Si había alguna duda, ahora queda disipada. Las ayudas anunciadas por el Gobierno francés y repartidas a lo largo de tres meses para hacer frente a la subida de los precios de la energía no serán cuestionadas incluso si termina la guerra en Oriente Medio, afirmó este domingo la ministra de Energía, Maud Bregon.
“No hay que cuestionar lo que sucede. Es un compromiso que hemos asumido una vez más con los franceses, con las empresas. Este compromiso se mantendrá”, declaró, interrogada en France 3 sobre un posible cuestionamiento de estas medidas en caso de un armisticio entre Irán y Estados Unidos.
Los efectos de la guerra “continuarán durante algún tiempo”
“Incluso si el conflicto termina mañana, los efectos de esta guerra, en particular sobre el precio de la energía y en particular sobre el precio del combustible, continuarán durante algún tiempo. Por eso, junto con el Primer Ministro, queríamos desplegar ayuda en un plazo de tres meses”, afirmó también el ministro delegado, que también es portavoz del Gobierno.
El primer ministro Sébastien Lecornu y varios de sus ministros detallaron el jueves las nuevas ayudas introducidas para apoyar la actividad económica a una nueva “escala”, ante el aumento de los precios de los combustibles provocado por la guerra en Oriente Medio. Para mantener la actividad, las ayudas concedidas a los sectores pesquero y agrícola se renuevan por tres meses.

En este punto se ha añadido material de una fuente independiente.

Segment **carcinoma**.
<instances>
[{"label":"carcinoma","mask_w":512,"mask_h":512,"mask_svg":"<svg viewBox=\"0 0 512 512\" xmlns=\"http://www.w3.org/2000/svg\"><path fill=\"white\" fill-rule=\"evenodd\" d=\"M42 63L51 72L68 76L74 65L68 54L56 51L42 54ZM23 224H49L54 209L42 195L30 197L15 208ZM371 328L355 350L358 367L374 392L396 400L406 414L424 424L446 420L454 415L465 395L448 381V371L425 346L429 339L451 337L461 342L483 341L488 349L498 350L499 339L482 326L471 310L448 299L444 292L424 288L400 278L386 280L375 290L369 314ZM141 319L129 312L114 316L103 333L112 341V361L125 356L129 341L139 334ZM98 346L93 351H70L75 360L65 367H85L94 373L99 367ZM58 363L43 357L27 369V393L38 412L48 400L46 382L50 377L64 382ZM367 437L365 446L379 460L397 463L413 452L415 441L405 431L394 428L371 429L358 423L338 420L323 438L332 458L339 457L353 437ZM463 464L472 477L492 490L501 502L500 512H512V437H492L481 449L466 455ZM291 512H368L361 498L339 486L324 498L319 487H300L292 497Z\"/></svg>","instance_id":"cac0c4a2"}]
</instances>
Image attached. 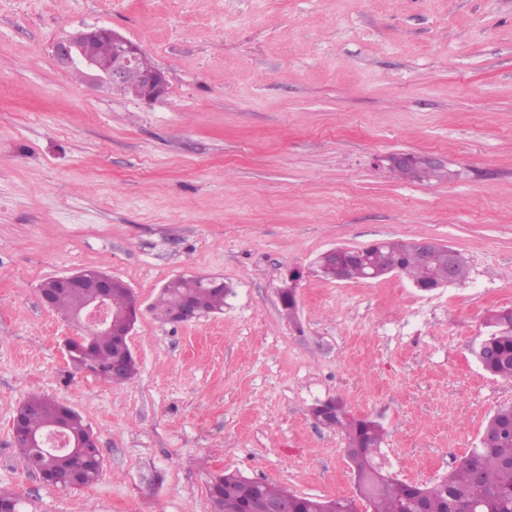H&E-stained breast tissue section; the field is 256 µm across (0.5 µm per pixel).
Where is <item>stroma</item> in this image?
I'll return each mask as SVG.
<instances>
[{"label": "stroma", "instance_id": "obj_1", "mask_svg": "<svg viewBox=\"0 0 512 512\" xmlns=\"http://www.w3.org/2000/svg\"><path fill=\"white\" fill-rule=\"evenodd\" d=\"M95 26L138 43L167 93L60 68L54 43ZM398 153L450 177H401ZM421 238L459 252L466 281L314 272L334 247ZM84 269L141 303L129 382L75 370L69 320L40 302ZM179 276L222 280L223 312L158 321ZM508 309L512 0H0V493L20 512H211L217 472L364 512L344 432L311 413L328 399L383 426L399 480L434 484L512 403L474 354ZM35 394L96 435L97 482L27 469L11 424ZM386 161L391 168H397L401 165H408L409 167L413 168L416 179L421 177V173L424 169H433L439 172L448 171V162H445L441 158L433 155L426 156L420 160H417L415 157L409 155H395L386 158ZM396 171H398L402 176L410 177V169L397 168Z\"/></svg>", "mask_w": 512, "mask_h": 512}]
</instances>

Se duplicarán las ayudas para los viajeros más pesados
También se prorrogan durante tres meses las ayudas para la compra de combustible en el sector del transporte por carretera. El límite máximo de compensación para los trabajadores pesados de bajos ingresos, anteriormente fijado en 50 euros, también se duplicará hasta alcanzar los 100 euros. La ayuda también se ampliará por tres meses a partir de junio.
El domingo, después de meses de guerra, el Secretario de Estado de Estados Unidos, Marco Rubio, dijo que hoy era posible anunciar un acuerdo con Irán que podría poner fin formalmente a la guerra en Medio Oriente, provocada por los ataques israelíes-estadounidenses del 28 de febrero.